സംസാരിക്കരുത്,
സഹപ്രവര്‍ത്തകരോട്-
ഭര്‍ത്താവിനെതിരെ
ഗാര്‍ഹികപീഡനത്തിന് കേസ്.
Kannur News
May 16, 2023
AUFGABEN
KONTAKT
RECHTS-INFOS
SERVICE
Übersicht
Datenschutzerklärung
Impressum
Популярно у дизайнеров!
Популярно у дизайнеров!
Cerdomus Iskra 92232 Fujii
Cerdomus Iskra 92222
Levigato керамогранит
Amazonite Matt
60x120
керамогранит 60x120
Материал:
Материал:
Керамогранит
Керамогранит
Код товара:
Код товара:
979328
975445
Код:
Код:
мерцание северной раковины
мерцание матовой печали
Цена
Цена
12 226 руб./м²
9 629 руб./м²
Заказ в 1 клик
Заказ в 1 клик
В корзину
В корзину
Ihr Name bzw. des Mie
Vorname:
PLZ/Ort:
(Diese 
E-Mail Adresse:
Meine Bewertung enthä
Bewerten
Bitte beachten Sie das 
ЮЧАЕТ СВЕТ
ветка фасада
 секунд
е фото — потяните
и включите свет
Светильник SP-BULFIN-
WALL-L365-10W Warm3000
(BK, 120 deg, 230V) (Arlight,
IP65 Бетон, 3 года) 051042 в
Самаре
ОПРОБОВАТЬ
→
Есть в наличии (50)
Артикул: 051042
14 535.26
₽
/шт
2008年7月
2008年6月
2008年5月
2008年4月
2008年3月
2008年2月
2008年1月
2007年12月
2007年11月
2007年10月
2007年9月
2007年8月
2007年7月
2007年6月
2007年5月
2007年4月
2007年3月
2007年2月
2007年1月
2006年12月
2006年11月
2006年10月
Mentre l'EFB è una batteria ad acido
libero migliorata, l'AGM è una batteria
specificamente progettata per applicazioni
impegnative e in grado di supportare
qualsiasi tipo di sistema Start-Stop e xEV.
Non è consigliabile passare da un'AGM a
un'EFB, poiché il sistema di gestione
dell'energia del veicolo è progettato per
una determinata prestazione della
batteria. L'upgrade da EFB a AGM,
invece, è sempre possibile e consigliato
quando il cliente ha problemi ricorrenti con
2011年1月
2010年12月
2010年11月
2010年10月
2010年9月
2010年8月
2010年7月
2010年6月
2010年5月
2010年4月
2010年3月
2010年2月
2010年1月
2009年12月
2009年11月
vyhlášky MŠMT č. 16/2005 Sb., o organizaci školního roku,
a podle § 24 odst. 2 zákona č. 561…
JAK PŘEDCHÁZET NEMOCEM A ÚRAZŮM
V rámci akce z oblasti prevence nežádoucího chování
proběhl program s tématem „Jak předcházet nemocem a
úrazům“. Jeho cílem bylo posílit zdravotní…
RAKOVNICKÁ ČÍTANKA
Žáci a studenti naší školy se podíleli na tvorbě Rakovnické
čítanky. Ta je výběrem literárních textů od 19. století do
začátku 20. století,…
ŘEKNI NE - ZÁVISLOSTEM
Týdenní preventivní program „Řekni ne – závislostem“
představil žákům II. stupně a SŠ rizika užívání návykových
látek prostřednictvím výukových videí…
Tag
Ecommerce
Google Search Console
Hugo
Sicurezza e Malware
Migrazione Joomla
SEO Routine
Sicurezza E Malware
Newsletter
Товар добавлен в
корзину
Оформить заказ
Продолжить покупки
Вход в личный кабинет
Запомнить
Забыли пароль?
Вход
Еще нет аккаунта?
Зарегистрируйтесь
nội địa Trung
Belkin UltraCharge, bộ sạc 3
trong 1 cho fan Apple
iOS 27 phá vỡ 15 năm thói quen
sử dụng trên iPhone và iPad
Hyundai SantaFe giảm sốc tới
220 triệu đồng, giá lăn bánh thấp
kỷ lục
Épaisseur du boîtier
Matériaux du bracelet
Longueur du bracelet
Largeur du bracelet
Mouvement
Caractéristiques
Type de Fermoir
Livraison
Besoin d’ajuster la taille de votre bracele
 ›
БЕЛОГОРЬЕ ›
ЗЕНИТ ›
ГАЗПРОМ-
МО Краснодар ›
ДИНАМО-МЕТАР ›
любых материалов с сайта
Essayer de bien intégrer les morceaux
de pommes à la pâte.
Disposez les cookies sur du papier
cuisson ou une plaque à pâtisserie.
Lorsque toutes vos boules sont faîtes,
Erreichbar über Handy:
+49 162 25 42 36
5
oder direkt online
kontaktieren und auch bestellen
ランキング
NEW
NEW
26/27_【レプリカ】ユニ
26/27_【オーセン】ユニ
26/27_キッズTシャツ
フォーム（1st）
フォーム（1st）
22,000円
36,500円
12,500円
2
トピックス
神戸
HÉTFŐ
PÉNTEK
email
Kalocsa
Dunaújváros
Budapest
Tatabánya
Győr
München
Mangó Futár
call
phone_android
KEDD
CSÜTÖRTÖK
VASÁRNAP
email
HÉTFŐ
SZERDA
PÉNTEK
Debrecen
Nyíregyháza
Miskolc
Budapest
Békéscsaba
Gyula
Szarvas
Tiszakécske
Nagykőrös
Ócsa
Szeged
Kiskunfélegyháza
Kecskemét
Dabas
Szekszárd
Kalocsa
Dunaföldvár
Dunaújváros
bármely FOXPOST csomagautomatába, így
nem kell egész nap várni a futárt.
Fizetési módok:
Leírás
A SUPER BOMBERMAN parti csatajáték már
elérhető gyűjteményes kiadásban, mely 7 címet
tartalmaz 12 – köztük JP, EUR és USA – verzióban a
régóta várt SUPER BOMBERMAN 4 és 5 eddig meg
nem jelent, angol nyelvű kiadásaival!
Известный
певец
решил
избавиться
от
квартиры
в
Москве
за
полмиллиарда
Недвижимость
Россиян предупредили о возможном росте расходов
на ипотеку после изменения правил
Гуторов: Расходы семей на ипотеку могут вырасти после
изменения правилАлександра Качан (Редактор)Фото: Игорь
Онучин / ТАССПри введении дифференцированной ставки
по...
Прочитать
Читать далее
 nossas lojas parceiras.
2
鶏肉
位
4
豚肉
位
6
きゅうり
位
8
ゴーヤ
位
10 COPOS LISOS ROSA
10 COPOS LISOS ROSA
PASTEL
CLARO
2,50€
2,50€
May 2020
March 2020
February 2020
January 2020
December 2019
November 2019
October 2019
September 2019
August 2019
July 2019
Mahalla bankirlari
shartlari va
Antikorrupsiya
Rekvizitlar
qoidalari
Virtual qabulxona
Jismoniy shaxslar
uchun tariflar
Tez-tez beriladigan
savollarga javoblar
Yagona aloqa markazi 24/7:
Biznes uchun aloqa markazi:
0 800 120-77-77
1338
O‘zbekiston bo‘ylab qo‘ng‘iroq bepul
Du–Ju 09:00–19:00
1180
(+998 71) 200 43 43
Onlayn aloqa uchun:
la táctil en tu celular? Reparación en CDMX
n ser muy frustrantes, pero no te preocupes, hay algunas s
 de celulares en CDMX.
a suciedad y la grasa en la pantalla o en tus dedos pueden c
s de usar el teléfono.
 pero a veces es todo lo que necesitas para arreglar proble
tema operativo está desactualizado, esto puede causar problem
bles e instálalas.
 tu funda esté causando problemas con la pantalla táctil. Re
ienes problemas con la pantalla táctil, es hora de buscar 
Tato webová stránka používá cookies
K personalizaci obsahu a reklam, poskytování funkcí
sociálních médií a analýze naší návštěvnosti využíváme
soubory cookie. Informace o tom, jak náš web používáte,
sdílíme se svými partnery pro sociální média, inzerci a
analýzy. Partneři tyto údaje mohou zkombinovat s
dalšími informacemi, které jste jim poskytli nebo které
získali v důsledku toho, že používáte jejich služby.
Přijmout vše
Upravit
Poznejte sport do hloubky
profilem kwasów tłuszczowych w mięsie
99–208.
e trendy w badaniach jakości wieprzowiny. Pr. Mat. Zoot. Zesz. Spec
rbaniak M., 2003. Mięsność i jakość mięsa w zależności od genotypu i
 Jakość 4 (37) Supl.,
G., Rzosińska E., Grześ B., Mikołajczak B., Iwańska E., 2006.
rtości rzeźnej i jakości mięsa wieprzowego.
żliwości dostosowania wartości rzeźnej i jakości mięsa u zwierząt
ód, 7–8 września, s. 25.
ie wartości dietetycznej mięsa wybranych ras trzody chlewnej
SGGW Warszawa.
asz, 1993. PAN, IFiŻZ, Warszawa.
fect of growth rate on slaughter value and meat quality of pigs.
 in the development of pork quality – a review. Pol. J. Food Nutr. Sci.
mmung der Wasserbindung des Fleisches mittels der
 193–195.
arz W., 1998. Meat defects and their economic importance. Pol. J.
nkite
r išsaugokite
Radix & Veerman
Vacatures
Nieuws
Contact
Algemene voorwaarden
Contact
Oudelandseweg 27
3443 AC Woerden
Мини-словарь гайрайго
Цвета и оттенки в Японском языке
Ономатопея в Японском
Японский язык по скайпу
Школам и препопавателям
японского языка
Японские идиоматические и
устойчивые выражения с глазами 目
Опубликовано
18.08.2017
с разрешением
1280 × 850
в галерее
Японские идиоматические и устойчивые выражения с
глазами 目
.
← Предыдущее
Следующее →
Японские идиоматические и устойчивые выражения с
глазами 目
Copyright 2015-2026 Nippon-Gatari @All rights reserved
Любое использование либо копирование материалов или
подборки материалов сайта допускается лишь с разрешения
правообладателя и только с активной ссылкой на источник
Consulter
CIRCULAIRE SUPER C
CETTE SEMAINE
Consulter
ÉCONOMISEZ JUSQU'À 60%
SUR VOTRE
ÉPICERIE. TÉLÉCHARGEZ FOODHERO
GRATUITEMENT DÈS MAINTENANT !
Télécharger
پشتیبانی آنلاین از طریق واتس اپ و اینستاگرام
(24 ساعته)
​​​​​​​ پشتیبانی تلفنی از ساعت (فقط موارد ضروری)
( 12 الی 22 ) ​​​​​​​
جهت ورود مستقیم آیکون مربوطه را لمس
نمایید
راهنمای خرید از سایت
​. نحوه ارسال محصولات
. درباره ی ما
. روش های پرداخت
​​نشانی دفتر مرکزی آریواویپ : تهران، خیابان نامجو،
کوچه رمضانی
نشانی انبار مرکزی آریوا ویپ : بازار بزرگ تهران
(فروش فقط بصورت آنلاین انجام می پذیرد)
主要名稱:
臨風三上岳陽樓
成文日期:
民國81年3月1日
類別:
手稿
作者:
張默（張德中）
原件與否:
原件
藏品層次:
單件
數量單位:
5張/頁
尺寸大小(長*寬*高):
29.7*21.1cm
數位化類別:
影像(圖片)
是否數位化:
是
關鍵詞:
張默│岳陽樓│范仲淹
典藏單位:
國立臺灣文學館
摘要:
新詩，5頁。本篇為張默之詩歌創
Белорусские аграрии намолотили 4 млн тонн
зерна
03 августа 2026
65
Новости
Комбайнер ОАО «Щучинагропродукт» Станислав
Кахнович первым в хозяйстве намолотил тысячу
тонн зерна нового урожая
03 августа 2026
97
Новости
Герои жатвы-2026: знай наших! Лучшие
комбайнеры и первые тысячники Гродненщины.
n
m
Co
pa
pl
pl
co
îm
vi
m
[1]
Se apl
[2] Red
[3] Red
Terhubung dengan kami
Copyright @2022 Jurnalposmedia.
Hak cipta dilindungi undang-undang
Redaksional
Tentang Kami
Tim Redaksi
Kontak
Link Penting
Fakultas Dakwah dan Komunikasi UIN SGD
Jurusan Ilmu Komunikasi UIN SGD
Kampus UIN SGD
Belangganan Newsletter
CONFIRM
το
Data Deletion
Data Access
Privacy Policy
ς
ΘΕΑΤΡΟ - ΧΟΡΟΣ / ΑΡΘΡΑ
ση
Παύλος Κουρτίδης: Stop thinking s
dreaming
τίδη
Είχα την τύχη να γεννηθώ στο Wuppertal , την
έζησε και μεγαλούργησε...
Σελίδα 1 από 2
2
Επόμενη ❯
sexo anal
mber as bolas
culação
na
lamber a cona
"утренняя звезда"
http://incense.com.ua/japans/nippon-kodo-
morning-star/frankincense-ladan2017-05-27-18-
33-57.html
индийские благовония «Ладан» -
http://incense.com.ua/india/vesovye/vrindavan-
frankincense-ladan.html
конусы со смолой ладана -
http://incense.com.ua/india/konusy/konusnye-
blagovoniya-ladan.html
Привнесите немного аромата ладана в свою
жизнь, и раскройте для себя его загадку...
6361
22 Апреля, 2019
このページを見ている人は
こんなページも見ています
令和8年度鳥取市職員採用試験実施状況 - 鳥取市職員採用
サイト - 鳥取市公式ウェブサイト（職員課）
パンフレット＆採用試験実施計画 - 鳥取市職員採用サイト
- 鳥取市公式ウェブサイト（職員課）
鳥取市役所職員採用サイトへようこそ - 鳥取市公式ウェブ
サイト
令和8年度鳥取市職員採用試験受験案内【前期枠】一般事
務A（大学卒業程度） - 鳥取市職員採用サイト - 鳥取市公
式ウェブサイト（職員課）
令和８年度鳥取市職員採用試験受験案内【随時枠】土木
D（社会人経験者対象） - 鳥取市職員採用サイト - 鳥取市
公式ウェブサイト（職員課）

## Problem description
Give the entries from the very beginning through the line containing "ŘEKNI NE - ZÁVISLOSTEM" again, swapping "Цена" for "Стоимость" and changing nothing else.

## Answer section
സംസാരിക്കരുത്,
സഹപ്രവര്‍ത്തകരോട്-
ഭര്‍ത്താവിനെതിരെ
ഗാര്‍ഹികപീഡനത്തിന് കേസ്.
Kannur News
May 16, 2023
AUFGABEN
KONTAKT
RECHTS-INFOS
SERVICE
Übersicht
Datenschutzerklärung
Impressum
Популярно у дизайнеров!
Популярно у дизайнеров!
Cerdomus Iskra 92232 Fujii
Cerdomus Iskra 92222
Levigato керамогранит
Amazonite Matt
60x120
керамогранит 60x120
Материал:
Материал:
Керамогранит
Керамогранит
Код товара:
Код товара:
979328
975445
Код:
Код:
мерцание северной раковины
мерцание матовой печали
Стоимость
Стоимость
12 226 руб./м²
9 629 руб./м²
Заказ в 1 клик
Заказ в 1 клик
В корзину
В корзину
Ihr Name bzw. des Mie
Vorname:
PLZ/Ort:
(Diese 
E-Mail Adresse:
Meine Bewertung enthä
Bewerten
Bitte beachten Sie das 
ЮЧАЕТ СВЕТ
ветка фасада
 секунд
е фото — потяните
и включите свет
Светильник SP-BULFIN-
WALL-L365-10W Warm3000
(BK, 120 deg, 230V) (Arlight,
IP65 Бетон, 3 года) 051042 в
Самаре
ОПРОБОВАТЬ
→
Есть в наличии (50)
Артикул: 051042
14 535.26
₽
/шт
2008年7月
2008年6月
2008年5月
2008年4月
2008年3月
2008年2月
2008年1月
2007年12月
2007年11月
2007年10月
2007年9月
2007年8月
2007年7月
2007年6月
2007年5月
2007年4月
2007年3月
2007年2月
2007年1月
2006年12月
2006年11月
2006年10月
Mentre l'EFB è una batteria ad acido
libero migliorata, l'AGM è una batteria
specificamente progettata per applicazioni
impegnative e in grado di supportare
qualsiasi tipo di sistema Start-Stop e xEV.
Non è consigliabile passare da un'AGM a
un'EFB, poiché il sistema di gestione
dell'energia del veicolo è progettato per
una determinata prestazione della
batteria. L'upgrade da EFB a AGM,
invece, è sempre possibile e consigliato
quando il cliente ha problemi ricorrenti con
2011年1月
2010年12月
2010年11月
2010年10月
2010年9月
2010年8月
2010年7月
2010年6月
2010年5月
2010年4月
2010年3月
2010年2月
2010年1月
2009年12月
2009年11月
vyhlášky MŠMT č. 16/2005 Sb., o organizaci školního roku,
a podle § 24 odst. 2 zákona č. 561…
JAK PŘEDCHÁZET NEMOCEM A ÚRAZŮM
V rámci akce z oblasti prevence nežádoucího chování
proběhl program s tématem „Jak předcházet nemocem a
úrazům“. Jeho cílem bylo posílit zdravotní…
RAKOVNICKÁ ČÍTANKA
Žáci a studenti naší školy se podíleli na tvorbě Rakovnické
čítanky. Ta je výběrem literárních textů od 19. století do
začátku 20. století,…
ŘEKNI NE - ZÁVISLOSTEM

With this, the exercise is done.